Cette hypothèse a été validée par nos travaux et publiée dans la revue scientifique Oncotarget (Dakik, et autres, 2019). Au fil de ces travaux, nous avons aussi identifié trois agents gérosuppresseurs qui sont des synergiseurs universels. C’est-à-dire que tous les agents gérosuppresseurs que nous avons testés en combinaison avec ces molécules ont montré des effets synergiques considérables allant jusqu’à une augmentation de plus de 1 000 % de la longévité cellulaire. Nous avons déposé des brevets pour protéger cette importante découverte. Parmi ces synergiseurs universels se trouvent le resvératrol (que l’on retrouve en faible quantité dans différents aliments comme les raisins, le chocolat noir ou le vin rouge) et la spermidine (présents dans les ananas, les câpres, les noisettes, les amandes, les pistaches, les châtaignes, entre autres). Les effets du resvératrol sont possiblement dus à la modulation épigénétique et aux sirtuines, qui stimuleraient les mécanismes de maintenance et de réparation, pour favoriser la longévité (hypothèse). Pour la spermidine, cela pourrait être relié aux mécanismes d’autophagie (hypothèse).
Les autres agents gérosuppresseurs identifiés proviennent tous d’extraits de plante connus pour d’autres bénéfices santé : (PE signifie « plant extract ») PE4 (Cimicifuga racemosa), PE5 (Valeriana officinalis L.), PE6 (Passiflora incarnata L.), PE8 (Ginkgo biloba), PE 12 (Apium graveolens L.), PE21 (Salix alba), PE26 (Serenoa repens), PE39 (Hypericum perforatum), PE42 (Ilex paraguariensis), PE47 (Ocimum tenuiflorum), PE59 (Solidago virgaurea), PE64 (Citrus sinensis), PE68 (Humulus lupulus), PE69 (Vitis vinifera), PE72 (Andrographis paniculata), PE75 (Hydrastis canadensis), PE77 (Trigonella foenum-graecum), PE78 (Berberis vulgaris), PE79 (Crataegus monogyna), PE81 (Taraxacum erythrospermum) et PE83 (Ilex paraguariensis).

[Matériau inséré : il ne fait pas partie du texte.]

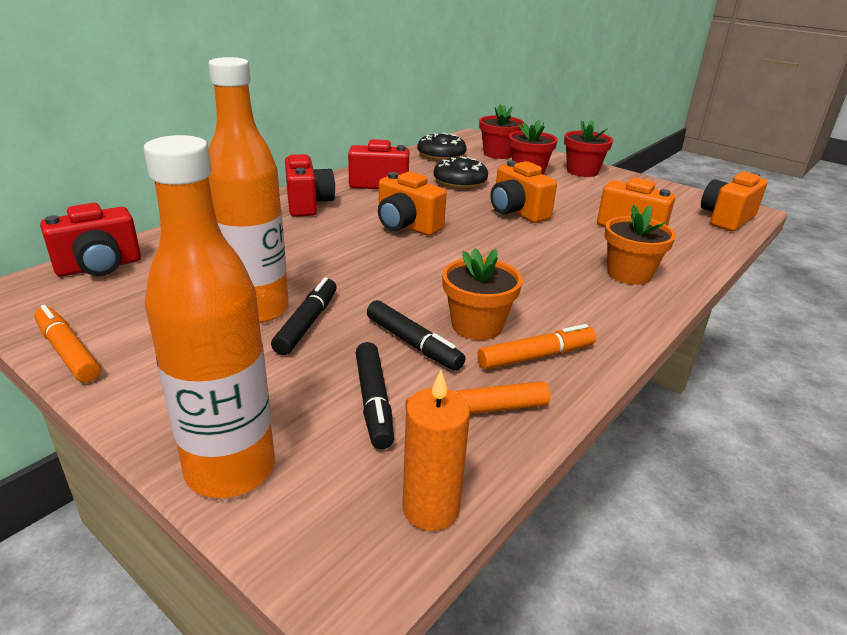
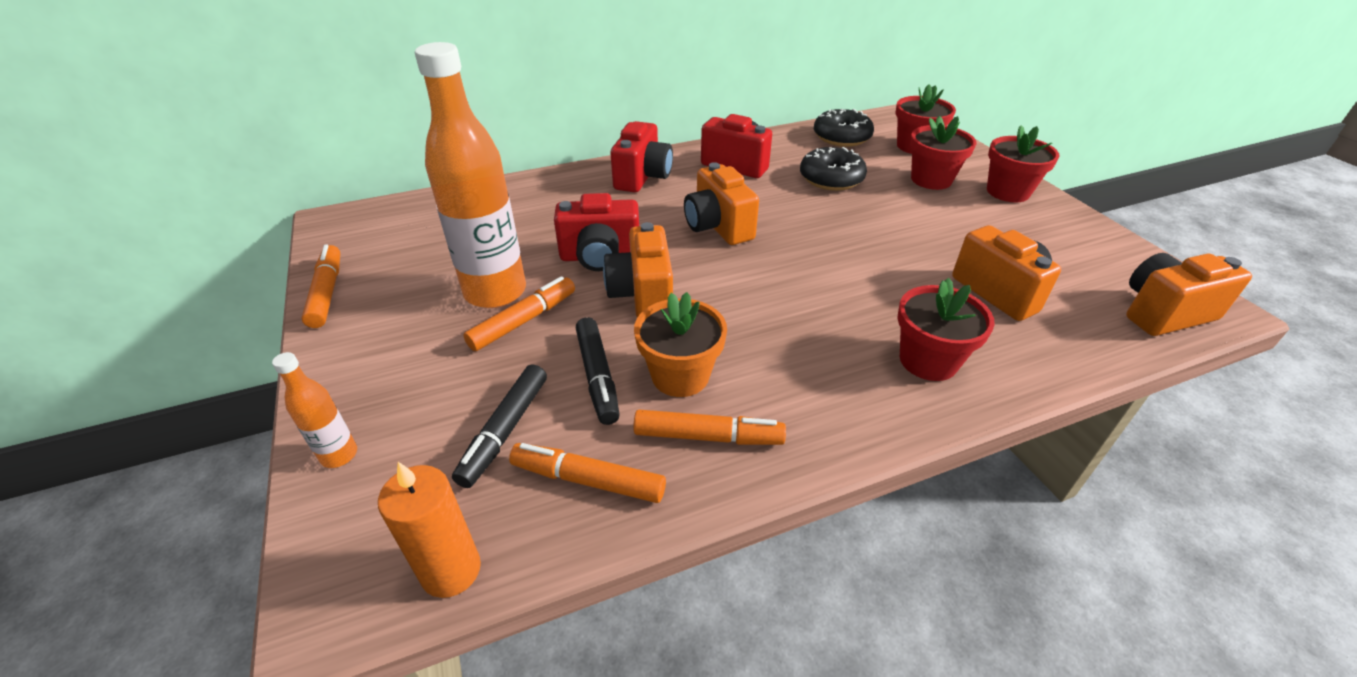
camera: 30 degrees right, 10 degrees up
(99, 267) = (414, 210): red camera -> red camera (600, 257)
(230, 470) = (339, 455): orange bottle -> orange bottle, size x0.44
(307, 323) = (523, 321): black marker -> orange marker
(517, 212) = (863, 236): orange camera -> orange camera (642, 295)
(629, 274) = (928, 360): orange flower pot -> red flower pot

La synergie des approches en santé – la santé intégrative
Certains de ces agents gérosuppresseurs, comme les polyphénols d’olive, le resvératrol, et ceux découverts provenant de la graine de céleri, peuvent se retrouver en quantité importante dans notre alimentation. Outre leurs effets gérosuppresseurs, ils pourraient avoir des effets synergiques entre eux.
De la même façon, il m’apparaît évident qu’il sera possible d’optimiser la longévité humaine en synergisant les saines habitudes de vie (dont la saine alimentation) et les agents gérosuppresseurs : habitudes de vie + saine alimentation + suppléments = optimisation. Vos naturopathes sont des ressources tout indiquées pour vous accompagner sur cette voie.
Lorsque nécessaire, il sera bien sûr pertinent de considérer aussi la synergie des approches thérapeutiques afin d’optimiser les services offerts. La synergie des approches en santé devrait donner de meilleurs résultats que de toujours considérer une seule approche à la fois. Par exemple, une étude récente (Xi, et autres, 2021) a démontré de meilleurs résultats pour le traitement de la maladie pulmonaire obstructive chronique (MPOC) en cumulant les approches de la médecine moderne avec la médecine traditionnelle chinoise. Il s’agit d’une confirmation de l’importance de la santé intégrative.